Amid WikiLeaks' much publicised Podesta email dumps and the White House officially pointing the finger at Russia, a nuclear plant was hacked, several undisclosed zero days were attacked and patched and more such noteworthy incidences took place.
Here are the Top 5 cybersecurity news that you may have missed in recent weeks:-
Over 58 million customer records stolen in what may be the 9th largest data breach
A hacker going by the pseudonym 0x2Taylor claimed responsibility of having hacked into an unsecured database run by US-based data storage firm Modern Business Systems (MBS). Over 58 million customer records were leaked online, however security researchers speculate that the hacker may be in possession of more data, which could be released in the future.
According to breach notification site, haveibeenpwned.com, this may be the 9th largest data breach, however there has been no confirmation from MBS as of yet and the data leaked is yet to be verified by researchers, especially since the MongoDB operated database has since been secured by the firm.
A nuclear power plant was disrupted by a malicious hack
The director of the International Atomic Energy Agency, Yukiya Amano, revealed that an unnamed nuclear power plant was targeted with a malicious cyberattack in the past two or three years.
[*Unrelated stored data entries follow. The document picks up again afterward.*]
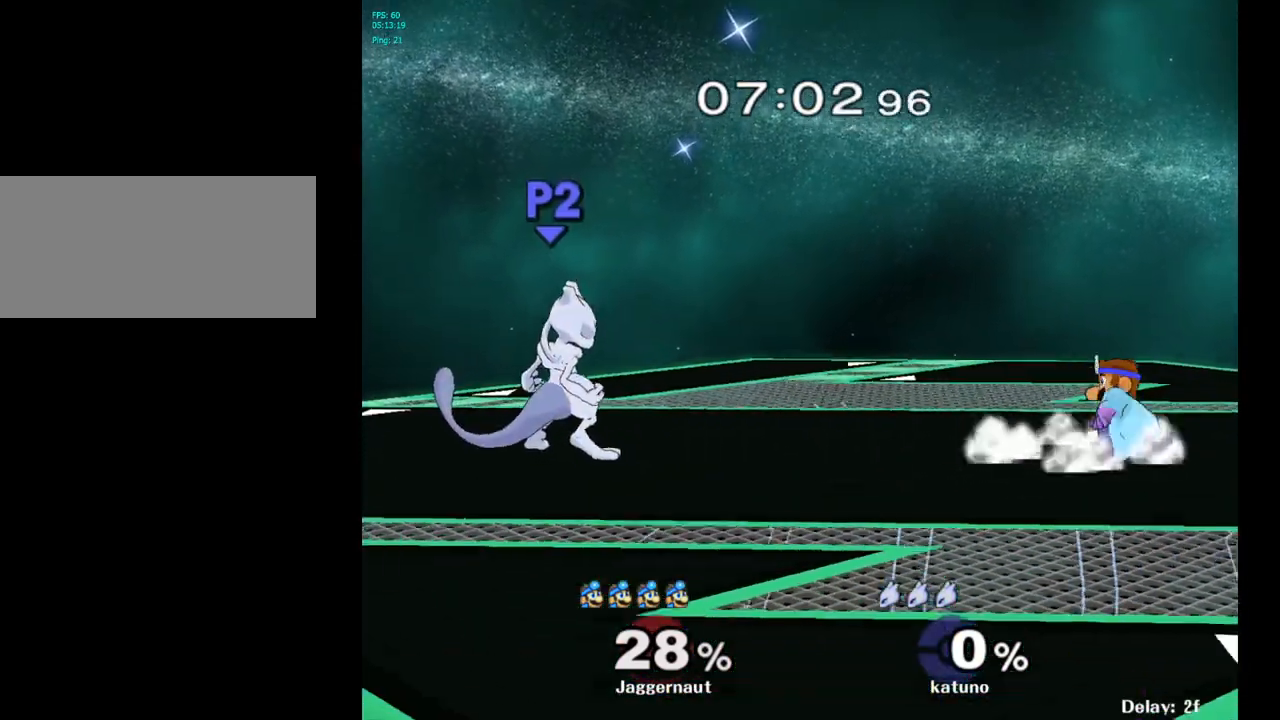
{"buttons": [], "left_stick": "center", "right_stick": "center", "events": [[50, "R1", "up"], [50, "left_stick", "center"], [167, "left_stick", "down-left"], [233, "Y", "down"], [300, "R1", "down"], [383, "Y", "up"], [433, "R1", "up"], [433, "left_stick", "center"]]}
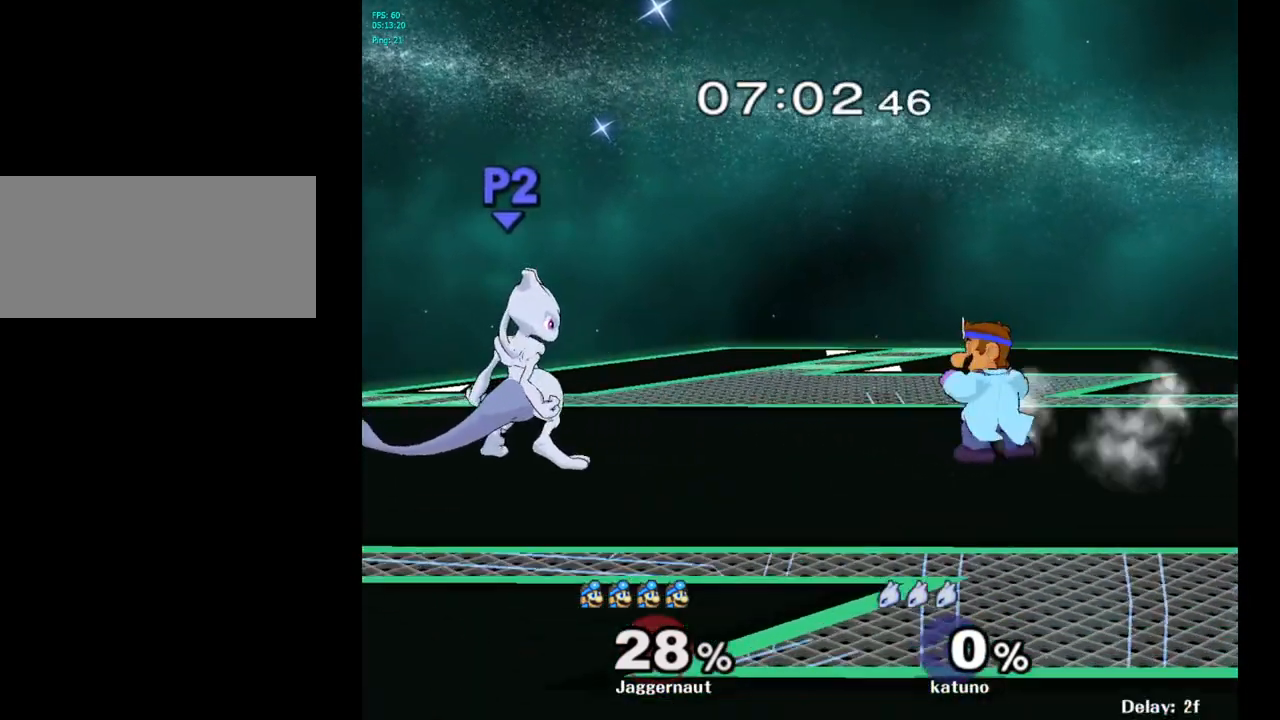
{"buttons": [], "left_stick": "center", "right_stick": "center", "events": [[83, "Y", "down"], [117, "left_stick", "right"], [283, "left_stick", "center"], [300, "Y", "up"]]}
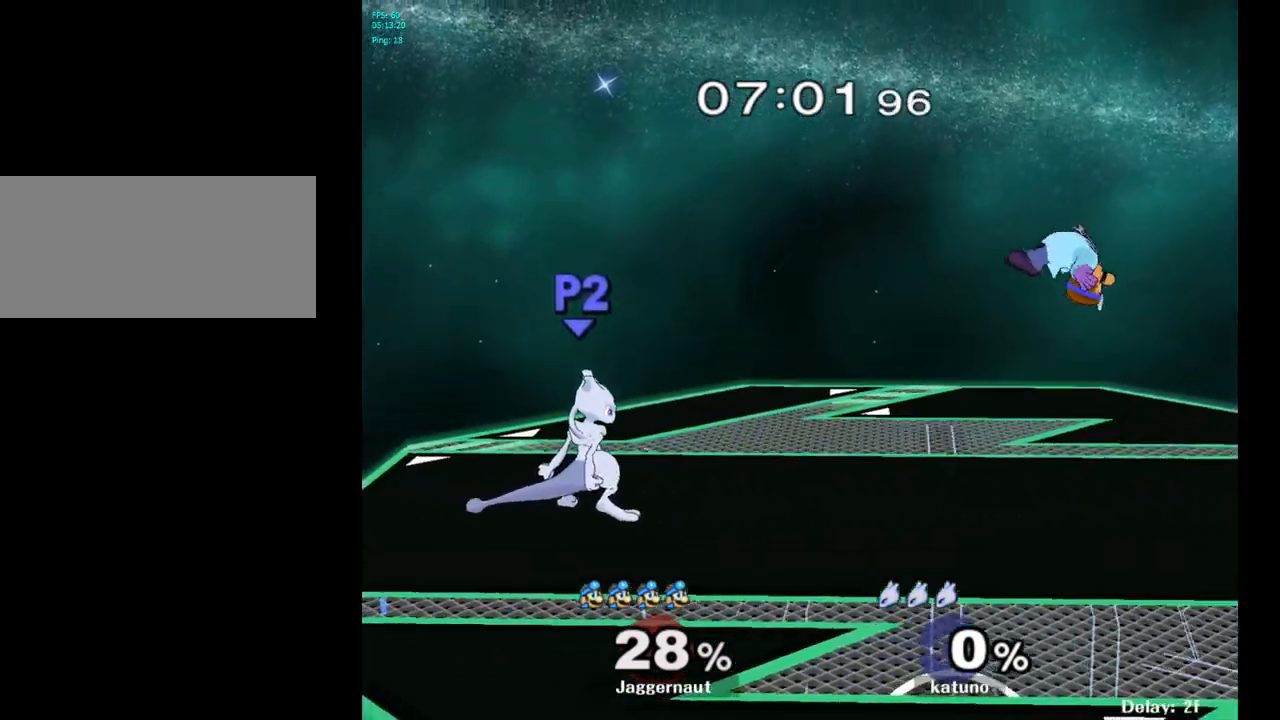
{"buttons": ["R1"], "left_stick": "down-left", "right_stick": "center", "events": [[17, "left_stick", "right"], [467, "R1", "down"], [483, "left_stick", "down-left"]]}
Declining to provide further information about the incident, the head of the UN nuclear watchdog told Reutersthat while the hack resulted in the nuclear plant being disrupted, it did not completely shut down the facility.
"This actually happened and it caused some problems," Amano said. "This issue of cyber attacks on nuclear-related facilities or activities should be taken very seriously. We never know if we know everything or if it's the tip of the iceberg."
Hacktivist group RedHack beat Turkey at its censorship game
Turkey imposed a nationwide blockon prominent technology and cloud service providers such as Google, Microsoft and Dropbox, among others, in efforts to restrict the spread of leaked emails from high-ranking government officials. The leaked emails allegedly originated from Turkey's minister of energy and natural resources, Berat Albayrak, who is also the son-in-law of Turkey's president, Recep Tayyip Erdogan.
However, according to a report by the Daily Dot, RedHack anticipated just such a move and uploaded the torrent file of the stolen data to GitHub. Despite Turkey's 18-hour long block on GitHub, the content uploaded by RedHack remained virtually undisturbed. Additionally, throughout the block, RedHat continued sharing the torrent file.
Five undisclosed zero day vulnerabilities were patched by Microsoft
Microsoft successfully patched five previously undisclosed zero day vulnerabilities, four of which were found being actively exploited in the wild by malicious entities. The zero days were found affecting Internet Explorer, Edge, Windows and Office products. Microsoft's latest security update also marked the first time that the tech giant issued out security updates for older Windows versions, including Windows 7 and 8, and Windows Server 2008 and 2012, as a comprehensive security and feature update.
Botnet that facilitated the largest DDoS attack ever now freely available
The Mirai botnet, which was responsible to facilitating the largest recorded DDoS attack and which took down security investigator Brian Krebs' website for weeks is now available freely for anyone to exploit. The source code to the Mirai botnet was released by a hacker going by the pseudonym 'Anna-senpai'. The hacker even posted a tutorial no how to set up the botnet on the popular online hacker community HackForums.net.